** BEGIN INFORMATION SHOWN **

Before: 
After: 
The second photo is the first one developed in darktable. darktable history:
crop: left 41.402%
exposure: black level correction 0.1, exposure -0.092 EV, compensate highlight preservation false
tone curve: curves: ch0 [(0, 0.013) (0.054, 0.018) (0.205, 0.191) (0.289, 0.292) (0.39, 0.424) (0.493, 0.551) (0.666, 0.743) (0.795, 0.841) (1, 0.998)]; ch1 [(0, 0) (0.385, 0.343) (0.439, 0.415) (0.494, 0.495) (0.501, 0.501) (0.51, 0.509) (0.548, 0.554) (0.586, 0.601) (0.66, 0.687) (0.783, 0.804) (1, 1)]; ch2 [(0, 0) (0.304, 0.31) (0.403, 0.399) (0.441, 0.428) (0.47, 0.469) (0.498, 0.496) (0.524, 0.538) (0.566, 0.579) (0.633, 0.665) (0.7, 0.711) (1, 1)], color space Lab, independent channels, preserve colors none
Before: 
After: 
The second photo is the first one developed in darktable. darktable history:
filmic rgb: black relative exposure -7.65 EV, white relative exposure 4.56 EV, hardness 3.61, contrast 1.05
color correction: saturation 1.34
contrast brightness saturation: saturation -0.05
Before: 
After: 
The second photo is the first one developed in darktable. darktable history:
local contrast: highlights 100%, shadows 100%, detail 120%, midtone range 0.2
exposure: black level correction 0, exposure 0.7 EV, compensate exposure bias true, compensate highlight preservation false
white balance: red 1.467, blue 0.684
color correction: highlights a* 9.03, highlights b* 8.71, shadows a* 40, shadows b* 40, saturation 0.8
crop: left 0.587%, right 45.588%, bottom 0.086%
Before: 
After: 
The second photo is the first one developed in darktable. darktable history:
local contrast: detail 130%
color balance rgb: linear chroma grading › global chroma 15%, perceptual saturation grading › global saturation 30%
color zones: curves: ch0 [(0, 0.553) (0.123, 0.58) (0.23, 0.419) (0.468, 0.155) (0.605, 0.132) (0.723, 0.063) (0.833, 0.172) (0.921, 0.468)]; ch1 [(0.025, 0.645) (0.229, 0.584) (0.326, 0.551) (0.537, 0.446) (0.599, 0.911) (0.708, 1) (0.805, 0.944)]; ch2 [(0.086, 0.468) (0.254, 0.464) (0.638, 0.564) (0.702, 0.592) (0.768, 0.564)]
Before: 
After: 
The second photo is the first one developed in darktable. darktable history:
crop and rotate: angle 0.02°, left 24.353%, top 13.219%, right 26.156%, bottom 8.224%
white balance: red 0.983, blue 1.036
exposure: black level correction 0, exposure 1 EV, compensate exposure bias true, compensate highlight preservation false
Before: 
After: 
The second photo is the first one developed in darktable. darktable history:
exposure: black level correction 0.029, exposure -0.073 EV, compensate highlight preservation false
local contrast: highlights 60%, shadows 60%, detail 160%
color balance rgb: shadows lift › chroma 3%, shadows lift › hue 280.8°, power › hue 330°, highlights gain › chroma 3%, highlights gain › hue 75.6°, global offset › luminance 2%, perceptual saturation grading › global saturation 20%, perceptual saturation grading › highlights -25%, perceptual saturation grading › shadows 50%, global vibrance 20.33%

** END INFORMATION SHOWN **

* **REQUIRED WORK**:
Replace "developed" with "processed" throughout the listing, and give the whole listing back with nothing else changed.

* **TASK ANSWER**:
Before: 
After: 
The second photo is the first one processed in darktable. darktable history:
crop: left 41.402%
exposure: black level correction 0.1, exposure -0.092 EV, compensate highlight preservation false
tone curve: curves: ch0 [(0, 0.013) (0.054, 0.018) (0.205, 0.191) (0.289, 0.292) (0.39, 0.424) (0.493, 0.551) (0.666, 0.743) (0.795, 0.841) (1, 0.998)]; ch1 [(0, 0) (0.385, 0.343) (0.439, 0.415) (0.494, 0.495) (0.501, 0.501) (0.51, 0.509) (0.548, 0.554) (0.586, 0.601) (0.66, 0.687) (0.783, 0.804) (1, 1)]; ch2 [(0, 0) (0.304, 0.31) (0.403, 0.399) (0.441, 0.428) (0.47, 0.469) (0.498, 0.496) (0.524, 0.538) (0.566, 0.579) (0.633, 0.665) (0.7, 0.711) (1, 1)], color space Lab, independent channels, preserve colors none
Before: 
After: 
The second photo is the first one processed in darktable. darktable history:
filmic rgb: black relative exposure -7.65 EV, white relative exposure 4.56 EV, hardness 3.61, contrast 1.05
color correction: saturation 1.34
contrast brightness saturation: saturation -0.05
Before: 
After: 
The second photo is the first one processed in darktable. darktable history:
local contrast: highlights 100%, shadows 100%, detail 120%, midtone range 0.2
exposure: black level correction 0, exposure 0.7 EV, compensate exposure bias true, compensate highlight preservation false
white balance: red 1.467, blue 0.684
color correction: highlights a* 9.03, highlights b* 8.71, shadows a* 40, shadows b* 40, saturation 0.8
crop: left 0.587%, right 45.588%, bottom 0.086%
Before: 
After: 
The second photo is the first one processed in darktable. darktable history:
local contrast: detail 130%
color balance rgb: linear chroma grading › global chroma 15%, perceptual saturation grading › global saturation 30%
color zones: curves: ch0 [(0, 0.553) (0.123, 0.58) (0.23, 0.419) (0.468, 0.155) (0.605, 0.132) (0.723, 0.063) (0.833, 0.172) (0.921, 0.468)]; ch1 [(0.025, 0.645) (0.229, 0.584) (0.326, 0.551) (0.537, 0.446) (0.599, 0.911) (0.708, 1) (0.805, 0.944)]; ch2 [(0.086, 0.468) (0.254, 0.464) (0.638, 0.564) (0.702, 0.592) (0.768, 0.564)]
Before: 
After: 
The second photo is the first one processed in darktable. darktable history:
crop and rotate: angle 0.02°, left 24.353%, top 13.219%, right 26.156%, bottom 8.224%
white balance: red 0.983, blue 1.036
exposure: black level correction 0, exposure 1 EV, compensate exposure bias true, compensate highlight preservation false
Before: 
After: 
The second photo is the first one processed in darktable. darktable history:
exposure: black level correction 0.029, exposure -0.073 EV, compensate highlight preservation false
local contrast: highlights 60%, shadows 60%, detail 160%
color balance rgb: shadows lift › chroma 3%, shadows lift › hue 280.8°, power › hue 330°, highlights gain › chroma 3%, highlights gain › hue 75.6°, global offset › luminance 2%, perceptual saturation grading › global saturation 20%, perceptual saturation grading › highlights -25%, perceptual saturation grading › shadows 50%, global vibrance 20.33%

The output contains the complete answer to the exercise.